# Custom Red Palm and Black Palm.



## DougDynasty (Jul 8, 2013)

Hey guys somebody wanted a custom that would be great and asked for me to try my best to do my best work yet. I dunno about that but I Def tried hard on this one. I don't remember ever seeing a slingshot made out of red palm. So I tried to use some unique materials. I seen a Hungarian slingbow in a post and took that shape and tweaked and changed it a little bit to suit my liking and came up with this. This is aluminum, black plastic spacer, red palm and black palm. I think it is a unique slingshot . It's definitely different. I sanded it to 2000. I put alot of work into it and really tried to make him a shooter that he will like. It shoots really nice, a blast to hold and shoot.








































































It was alot of fun making and the comfort it has is unreal. Hope y'all like it. Thanks for looking. Doug


----------



## Sharker (Sep 15, 2013)

So many dots!!!  amazing result, really cool!


----------



## JTslinger (Jan 26, 2015)

Love the color of the wood, absolutely fantastic.


----------



## Tentacle Toast (Jan 17, 2013)

Jesus...wept


----------



## Jack739 (May 30, 2013)

Oh wow, oh wow, OOOWW WAAAAUUUWW!

I´m SO impressed, Dude! I can´t say that this is your best work, because all your laminations a superior!

But one can see how much time and love you invested to get these laminations sit so tight on that core, Buddy!

Do you ever thought about showing some building pics, or is your lamination workflow a secret?  I would bet so, but i just wanted to ask!

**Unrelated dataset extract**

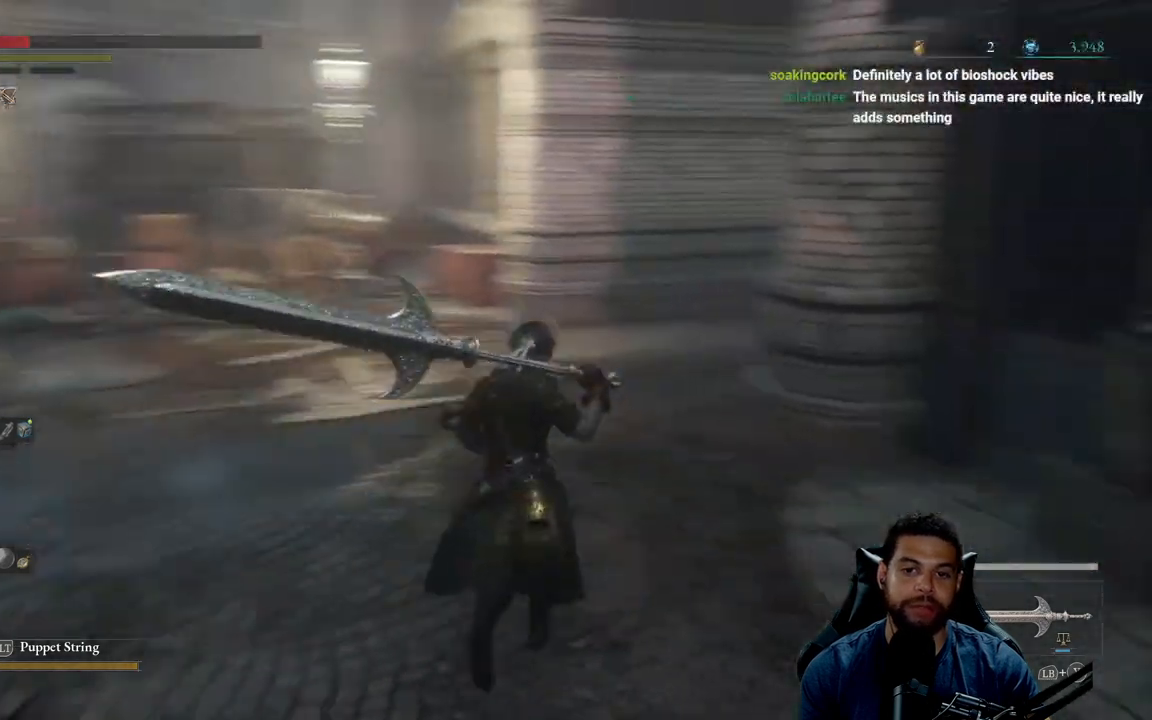
{"buttons": ["B"], "left_stick": "up", "right_stick": "center", "events": [[83, "right_stick", "center"], [200, "B", "down"]]}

How do you get the wood so crystal clear without sanding the aluminum dust into the wood? Woah.. i have to train more to participate with you ontop of the slingshot olymp 

But wait for me, i´m on my way! 

Doug my Friend, i wish you all the best and thanks for beeing so awesome


----------



## Sharker (Sep 15, 2013)

Masking tape is key


----------



## Satokad (Jun 2, 2015)

That looks amazing!


----------



## Dayhiker (Mar 13, 2010)

*. . . Did he conjure that up from the gods?*


----------



## Ifab25 (Jun 5, 2013)

Doug, your work is always like eye candy!! Beautiful---AGAIN!! Love the generous fork spacing also. Super, super sweet!!!


----------



## bunnybuster (Dec 26, 2009)

Beautiful fork Doug


----------



## Arnisador78 (Apr 10, 2013)

That is a beast!


----------



## mr. green (Nov 3, 2012)

Reminds me of a leopard. Gorgeous beast. Awesome craftsmanship. Thank you for sharing.


----------



## fishingaggie (Mar 13, 2015)

That is just incredible! Beautiful! Love the craftsmanship and the color contrast.


----------



## fsimpson (May 13, 2014)

what a nice mix of color ,and wood . fantastic laminating work ,as usual -------


----------



## Emitto (Sep 11, 2013)

She is BEAUTIFUL!


----------



## Peter Recuas (Mar 6, 2014)

Emitto said:


> She is BEAUTIFUL!


Thats exactly what I thinked when saw this incredible freckled vision!!!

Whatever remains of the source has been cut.